Опираясь на собранный и классифицированный Г. С. Масловой материал, можно вывести заключение, что, во-первых, в вышивке тоже существовал прием символического параллелизма, а, во-вторых, — что разнообразные изобразительные композиции птиц имеют параллели в игровой хореографии и кинетике. К числу таковых в вышивке относятся: узор, одно из наиболее показательных названий которого — птички дорожкой/веревочкой (псков.), т. е. ряды одинаковых или двух чередующихся птиц (или антропоморфных фигур), следующих друг за другом, ряды из взаимообращенных птичьих пар, две танцующие птицы крупным планом; птицы с приподнятыми или расправленными крыльями, птицы стоящие, идущие, плывущие или сидящие на дереве.

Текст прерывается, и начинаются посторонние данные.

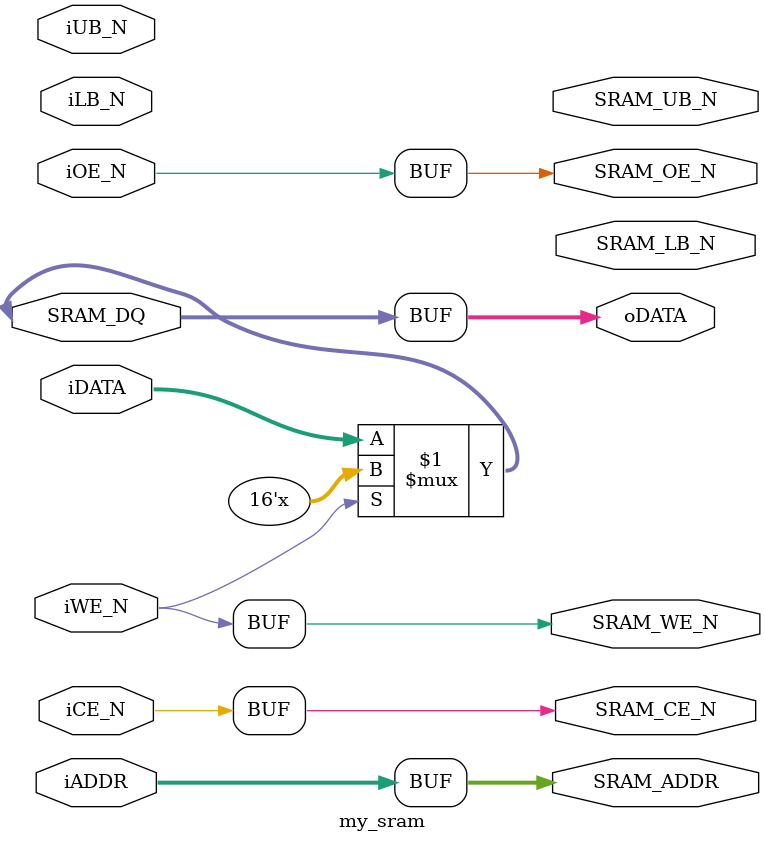
<source format=v>
module my_sram(
                //	Host Data
						oDATA,iDATA,iADDR,
						iWE_N,iOE_N,
						iCE_N,
						iUB_N,iLB_N,
//	SRAM
						SRAM_DQ,
						SRAM_ADDR,
						SRAM_UB_N,
						SRAM_LB_N,
						SRAM_WE_N,
						SRAM_CE_N,
						SRAM_OE_N,
						
);

//	Host Side
input	[15:0]	iDATA;
output	[15:0]	oDATA;
input	[17:0]	iADDR;
input			iWE_N,iOE_N;
input			iCE_N;
input			iUB_N,iLB_N;
//	SRAM Side
inout	[15:0]	SRAM_DQ;
output	[17:0]	SRAM_ADDR;
output			SRAM_UB_N,
				SRAM_LB_N,
				SRAM_WE_N,
				SRAM_CE_N,
				SRAM_OE_N;

assign	SRAM_DQ 	=	SRAM_WE_N ? 16'hzzzz : iDATA;
assign	oDATA		=	SRAM_DQ;
assign	SRAM_ADDR	=	iADDR;
assign	SRAM_WE_N	=	iWE_N;
assign	SRAM_OE_N	=	iOE_N;
assign	SRAM_CE_N	=	iCE_N;
assign	SRAM_UB_N	=	SRAM_UB_N;
assign	SRAM_LB_N	=	SRAM_LB_N;

endmodule
</source>
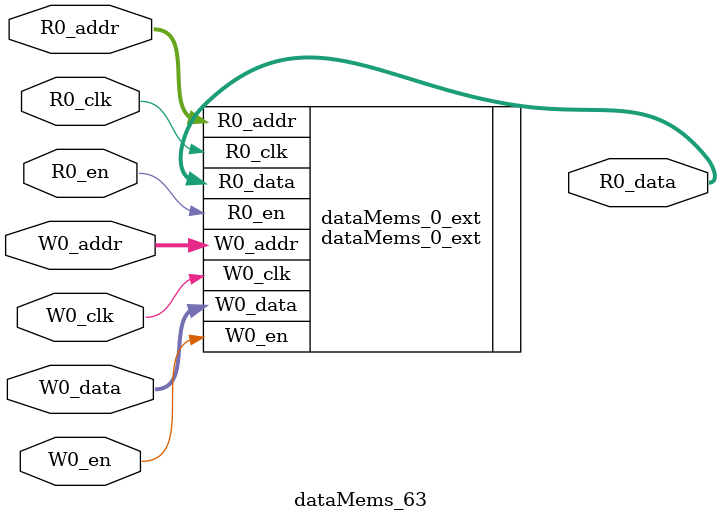
<source format=sv>
`ifndef RANDOMIZE
  `ifdef RANDOMIZE_REG_INIT
    `define RANDOMIZE
  `endif // RANDOMIZE_REG_INIT
`endif // not def RANDOMIZE
`ifndef RANDOMIZE
  `ifdef RANDOMIZE_MEM_INIT
    `define RANDOMIZE
  `endif // RANDOMIZE_MEM_INIT
`endif // not def RANDOMIZE

`ifndef RANDOM
  `define RANDOM $random
`endif // not def RANDOM

// Users can define 'PRINTF_COND' to add an extra gate to prints.
`ifndef PRINTF_COND_
  `ifdef PRINTF_COND
    `define PRINTF_COND_ (`PRINTF_COND)
  `else  // PRINTF_COND
    `define PRINTF_COND_ 1
  `endif // PRINTF_COND
`endif // not def PRINTF_COND_

// Users can define 'ASSERT_VERBOSE_COND' to add an extra gate to assert error printing.
`ifndef ASSERT_VERBOSE_COND_
  `ifdef ASSERT_VERBOSE_COND
    `define ASSERT_VERBOSE_COND_ (`ASSERT_VERBOSE_COND)
  `else  // ASSERT_VERBOSE_COND
    `define ASSERT_VERBOSE_COND_ 1
  `endif // ASSERT_VERBOSE_COND
`endif // not def ASSERT_VERBOSE_COND_

// Users can define 'STOP_COND' to add an extra gate to stop conditions.
`ifndef STOP_COND_
  `ifdef STOP_COND
    `define STOP_COND_ (`STOP_COND)
  `else  // STOP_COND
    `define STOP_COND_ 1
  `endif // STOP_COND
`endif // not def STOP_COND_

// Users can define INIT_RANDOM as general code that gets injected into the
// initializer block for modules with registers.
`ifndef INIT_RANDOM
  `define INIT_RANDOM
`endif // not def INIT_RANDOM

// If using random initialization, you can also define RANDOMIZE_DELAY to
// customize the delay used, otherwise 0.002 is used.
`ifndef RANDOMIZE_DELAY
  `define RANDOMIZE_DELAY 0.002
`endif // not def RANDOMIZE_DELAY

// Define INIT_RANDOM_PROLOG_ for use in our modules below.
`ifndef INIT_RANDOM_PROLOG_
  `ifdef RANDOMIZE
    `ifdef VERILATOR
      `define INIT_RANDOM_PROLOG_ `INIT_RANDOM
    `else  // VERILATOR
      `define INIT_RANDOM_PROLOG_ `INIT_RANDOM #`RANDOMIZE_DELAY begin end
    `endif // VERILATOR
  `else  // RANDOMIZE
    `define INIT_RANDOM_PROLOG_
  `endif // RANDOMIZE
`endif // not def INIT_RANDOM_PROLOG_

// Include register initializers in init blocks unless synthesis is set
`ifndef SYNTHESIS
  `ifndef ENABLE_INITIAL_REG_
    `define ENABLE_INITIAL_REG_
  `endif // not def ENABLE_INITIAL_REG_
`endif // not def SYNTHESIS

// Include rmemory initializers in init blocks unless synthesis is set
`ifndef SYNTHESIS
  `ifndef ENABLE_INITIAL_MEM_
    `define ENABLE_INITIAL_MEM_
  `endif // not def ENABLE_INITIAL_MEM_
`endif // not def SYNTHESIS

module dataMems_63(	// @[generators/ara/src/main/scala/UnsafeAXI4ToTL.scala:365:62]
  input  [4:0]   R0_addr,
  input          R0_en,
  input          R0_clk,
  output [130:0] R0_data,
  input  [4:0]   W0_addr,
  input          W0_en,
  input          W0_clk,
  input  [130:0] W0_data
);

  dataMems_0_ext dataMems_0_ext (	// @[generators/ara/src/main/scala/UnsafeAXI4ToTL.scala:365:62]
    .R0_addr (R0_addr),
    .R0_en   (R0_en),
    .R0_clk  (R0_clk),
    .R0_data (R0_data),
    .W0_addr (W0_addr),
    .W0_en   (W0_en),
    .W0_clk  (W0_clk),
    .W0_data (W0_data)
  );
endmodule


</source>
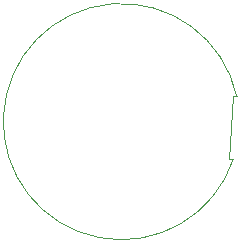
<source format=gm1>
G04 #@! TF.GenerationSoftware,KiCad,Pcbnew,(7.0.0-0)*
G04 #@! TF.CreationDate,2024-02-23T22:29:39+08:00*
G04 #@! TF.ProjectId,Revolute,5265766f-6c75-4746-952e-6b696361645f,rev?*
G04 #@! TF.SameCoordinates,Original*
G04 #@! TF.FileFunction,Profile,NP*
%FSLAX46Y46*%
G04 Gerber Fmt 4.6, Leading zero omitted, Abs format (unit mm)*
G04 Created by KiCad (PCBNEW (7.0.0-0)) date 2024-02-23 22:29:39*
%MOMM*%
%LPD*%
G01*
G04 APERTURE LIST*
G04 #@! TA.AperFunction,Profile*
%ADD10C,0.050000*%
G04 #@! TD*
G04 APERTURE END LIST*
D10*
X180486833Y-98162278D02*
X180153610Y-98145089D01*
X180761871Y-92830695D02*
G75*
G03*
X180486833Y-98162278I-9761871J-2169305D01*
G01*
X180428648Y-92813506D02*
X180153610Y-98145089D01*
X180761871Y-92830695D02*
X180428648Y-92813506D01*
M02*

</source>
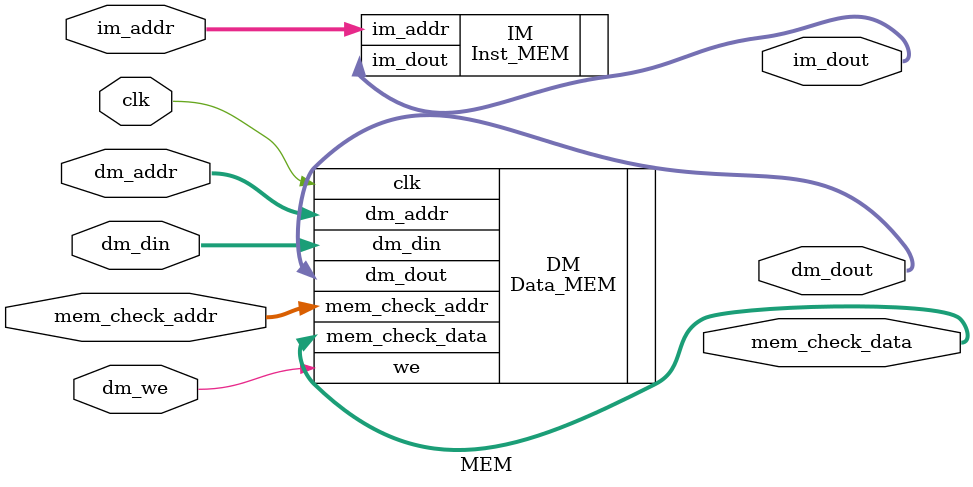
<source format=v>
module MEM(
    input clk,

    // MEM Data BUS with CPU
	// IM port
    input [31:0] im_addr,
    output [31:0] im_dout,
	
	// DM port
    input  [31:0] dm_addr,
    input dm_we,
    input  [31:0] dm_din,
    output [31:0] dm_dout,

    // MEM Debug BUS
    input [31:0] mem_check_addr,
    output [31:0] mem_check_data
);
   
   Inst_MEM IM(
    .im_addr(im_addr),
    .im_dout(im_dout)
   );

   Data_MEM DM(
    .clk(clk),
    .we(dm_we),
    
    .dm_addr(dm_addr),
    .dm_din(dm_din),
    .dm_dout(dm_dout),

    .mem_check_addr(mem_check_addr),
    .mem_check_data(mem_check_data)
   );

endmodule
</source>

В игре им соответствуют следующие позиции: ряды/столбы (стена) — стояние и/или хождение вдоль по улице девушек и молодиц, рядовые игры — в горелки, Просо и многие др.; вереница — хоровод из чередующихся девушек и парней; утушка, по половочкам — хождение парами (= «;плавание») взад-вперед (по половицам) под утушные/паравые песни и. т. д. Птичье поведение воспроизводил выразительный игровой язык жестов, телодвижения и моторики.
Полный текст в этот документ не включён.